(Box coordinate transitions)
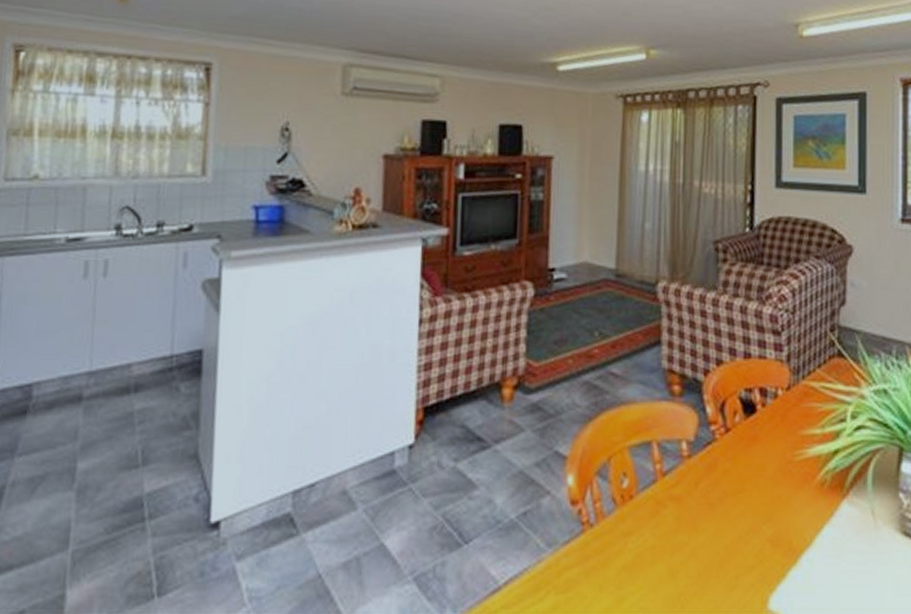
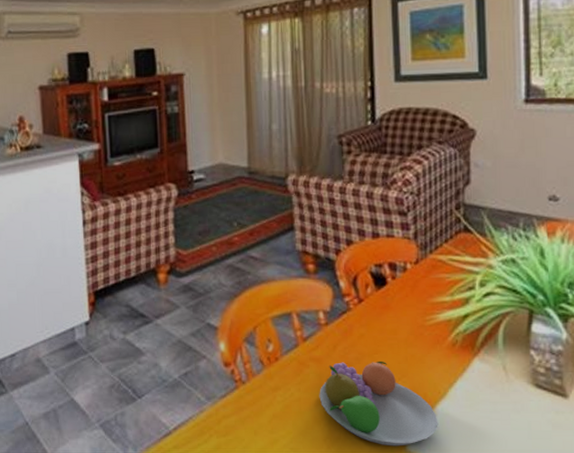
fruit bowl: none [676,501,803,605] -> present [319,360,438,447]

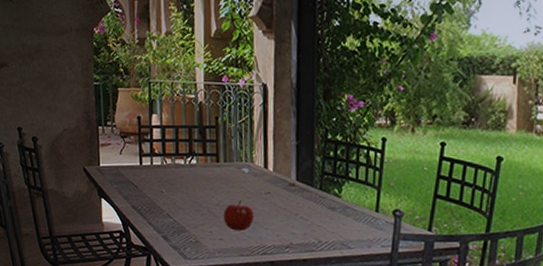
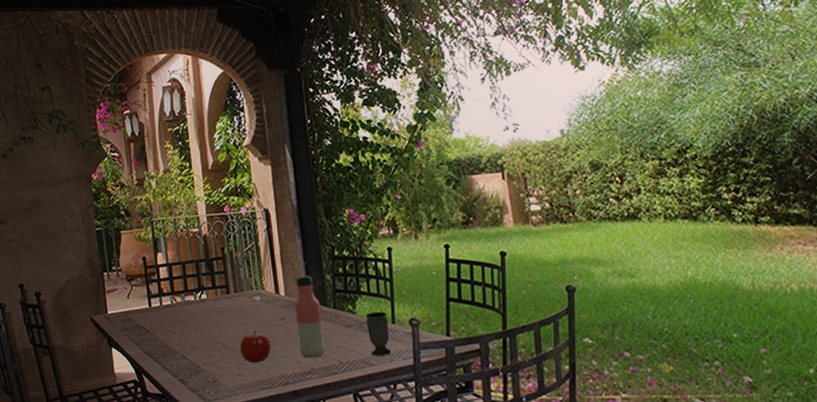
water bottle: none [280,155,308,234] -> present [294,276,326,358]
cup: none [349,199,372,241] -> present [365,312,391,356]

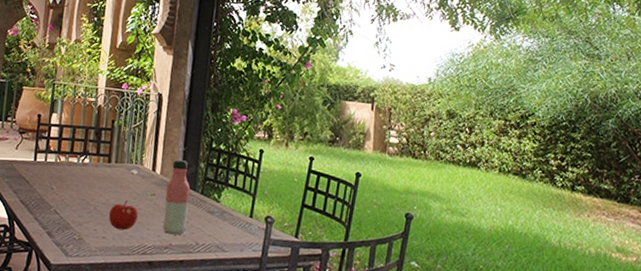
cup: present [365,312,391,356] -> none [226,204,247,245]

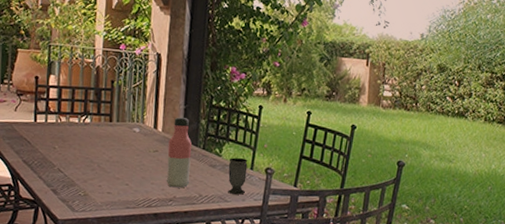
fruit: present [109,200,139,231] -> none [113,157,143,186]
cup: none [226,204,247,245] -> present [228,158,248,195]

**WORK TO BE COMPLETED**
Using the records above, output an exact copy without any pictures.

**WRITTEN RESPONSE**
fruit bowl: none [676,501,803,605] -> present [319,360,438,447]

water bottle: none [280,155,308,234] -> present [294,276,326,358]
cup: none [349,199,372,241] -> present [365,312,391,356]

cup: present [365,312,391,356] -> none [226,204,247,245]

fruit: present [109,200,139,231] -> none [113,157,143,186]
cup: none [226,204,247,245] -> present [228,158,248,195]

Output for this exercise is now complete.